In den Geschichten der amerikanischen Vorstadtkinder verarbeitet Schulz seine eigene, wie er selbst sagte, unglückliche Kindheit - und seine Selbstzweifel. Nicht ohne einen Anflug von Zynismus und Ironie: Nannte er sein Comic-Werk doch "Peanuts", was im Englischen umgangssprachlich so viel wie "Kleinigkeiten" bedeutet.
"Charlie Brown ist Schulz’ Alter Ego. Er glaubt an das Gute im Menschen, obwohl er in der Realität wieder und wieder enttäuscht wird", sagt Knigge.
Doch Schulz wollte mit der Charlie-Brown-Figur kein Mitleid erregen. Er wollte vielmehr Mut machen. Wenn Lucy Charlie in einer der wohl berühmtesten Peanuts-Szenen immer wieder den Football vor der Nase wegschnappt, rappelt sich Charlie Brown vom Boden auf und lässt sich sein Vertrauen in seine Mit-Figuren nicht nehmen.

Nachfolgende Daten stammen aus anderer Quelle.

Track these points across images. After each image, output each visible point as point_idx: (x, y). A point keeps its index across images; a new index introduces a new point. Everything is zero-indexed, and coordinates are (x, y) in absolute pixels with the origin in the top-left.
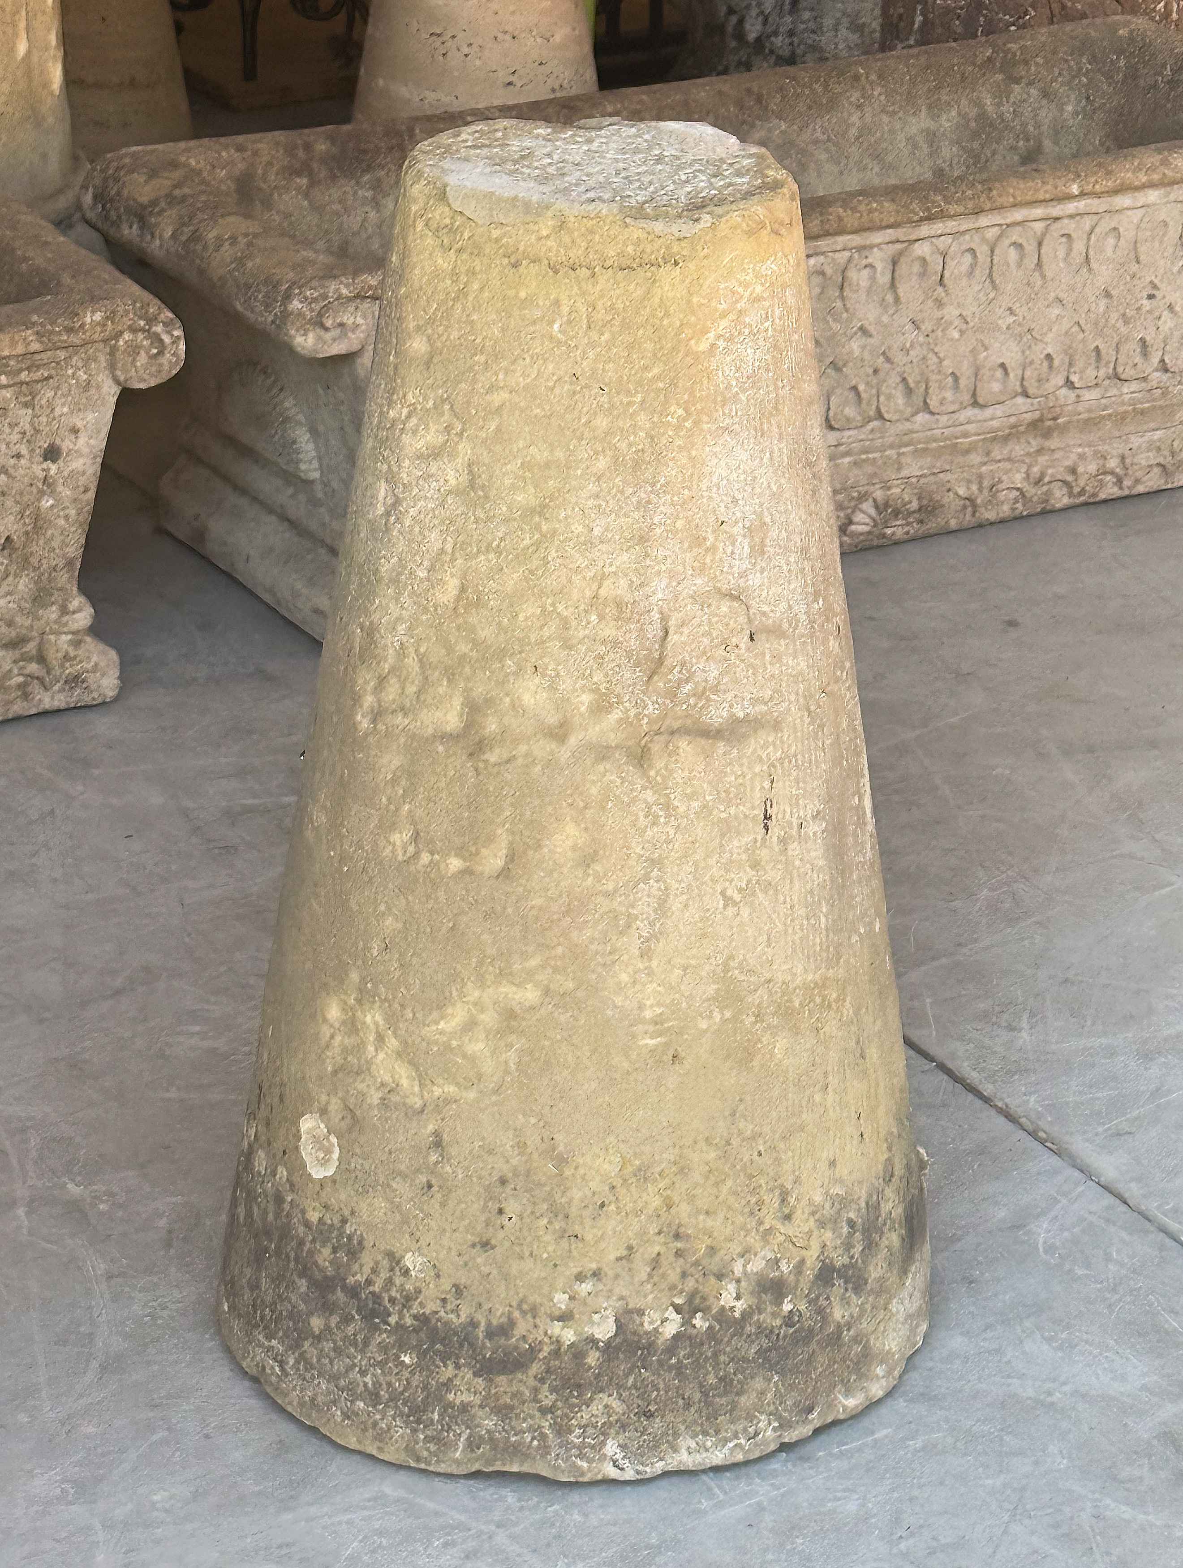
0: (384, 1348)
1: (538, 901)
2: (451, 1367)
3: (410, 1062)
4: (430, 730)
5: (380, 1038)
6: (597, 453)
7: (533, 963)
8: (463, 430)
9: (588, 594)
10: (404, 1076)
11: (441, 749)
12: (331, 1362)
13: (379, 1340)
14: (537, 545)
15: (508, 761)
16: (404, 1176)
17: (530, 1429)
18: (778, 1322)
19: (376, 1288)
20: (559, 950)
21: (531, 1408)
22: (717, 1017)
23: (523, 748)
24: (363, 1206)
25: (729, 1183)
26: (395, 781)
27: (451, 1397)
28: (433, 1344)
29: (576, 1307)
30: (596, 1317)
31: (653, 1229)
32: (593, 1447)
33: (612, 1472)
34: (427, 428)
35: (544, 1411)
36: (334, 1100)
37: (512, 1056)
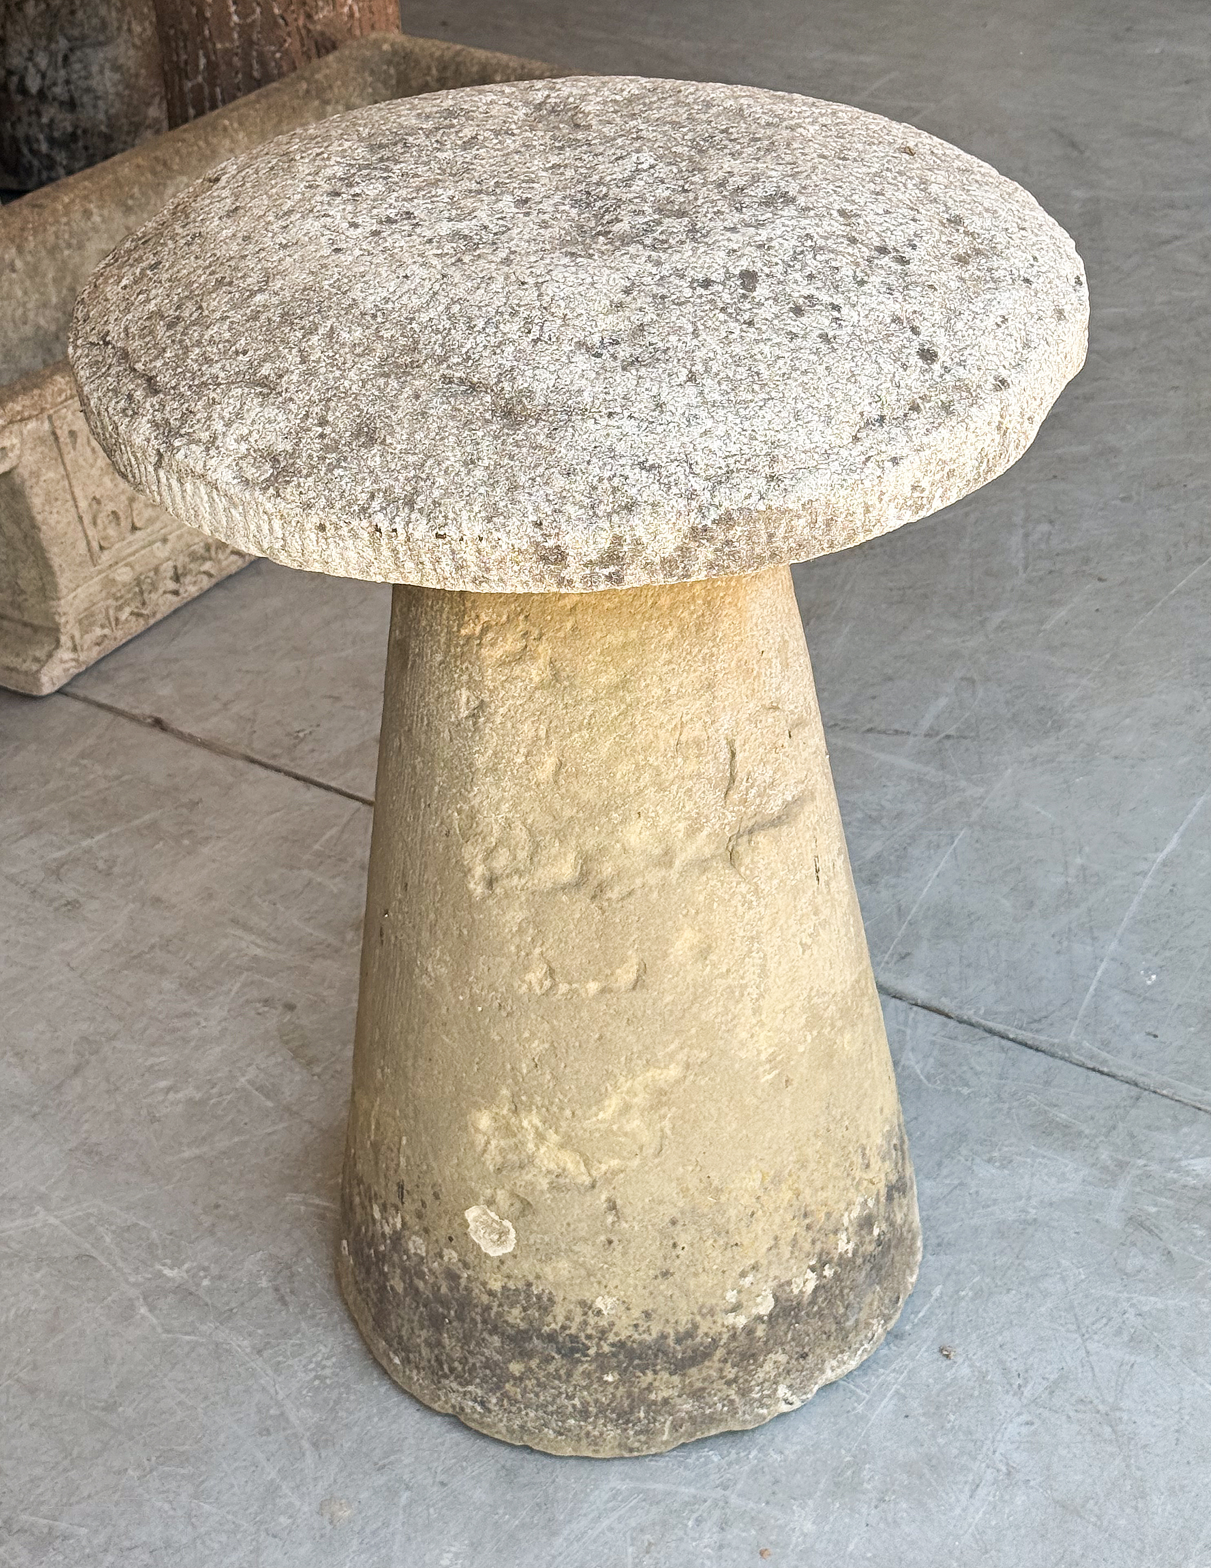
0: (587, 1375)
1: (668, 998)
2: (649, 1373)
3: (576, 1151)
4: (549, 885)
5: (541, 1137)
6: (665, 627)
7: (672, 1047)
8: (541, 636)
9: (673, 742)
10: (570, 1161)
11: (564, 898)
12: (537, 1395)
13: (581, 1369)
14: (624, 713)
15: (630, 894)
16: (585, 1240)
17: (722, 1400)
18: (874, 1245)
19: (573, 1331)
20: (693, 1031)
21: (720, 1385)
22: (809, 1038)
23: (639, 881)
24: (548, 1270)
25: (833, 1160)
26: (521, 931)
27: (653, 1396)
28: (631, 1360)
29: (744, 1297)
30: (759, 1300)
31: (788, 1217)
32: (769, 1396)
33: (784, 1408)
34: (505, 640)
35: (729, 1383)
36: (499, 1192)
37: (667, 1124)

"In einem Zeitungsartikel wurde Charlie Brown einmal als Loser (Verlierer) bezeichnet", sagte Schulz kurz vor seinem Tod im Jahr 2000 in einem Interview. "Das hat mich überrascht, denn so habe ich ihn nie gesehen. Ein Loser gibt irgendwann auf."
Was wir von Charlie Brown lernen können, ist seine Art, mit den Grausamkeiten des Lebens umzugehen, sich nicht vom Schicksal unterkriegen zu lassen. Dafür haben wir ihn ins Herz geschlossen. Knigge: "In meiner Lieblings-Szene zeigt Charlie Brown Patty stolz seine neue Uhr. ,Geht die denn auch?’, fragt Patty. ,Nicht wirklich’, sagt Charlie Brown. ,Die Zeiger stehen immer auf halb drei. Aber um halb drei ist sie so gut wie jede andere Uhr auf der Welt.’"
Die Peanuts sind ein Ausnahmewerk - auch künstlerisch, wie Knigge erklärt: "Auf den ersten Blick sind die Comic-Figuren unglaublich simpel, bestehen aus Punkten und Strichen. Und doch kann man jeder Figur Emotionen am Gesicht ablesen."
Auch hinter dem Zeichenstil stecken autobiografische Elemente. "Als Kind dachte Schulz, dass er ein völlig belangloses Gesicht habe. Er war überrascht, wenn ihn jemand auf der Straße erkannte. Das spiegeln seine Figuren wider", so Knigge.
"Es hat mich viel Zeit gekostet, zu einem menschlichen Wesen zu werden", sagte Charles M. Schulz einmal. Die Peanuts waren ein großer Schritt in diese Richtung.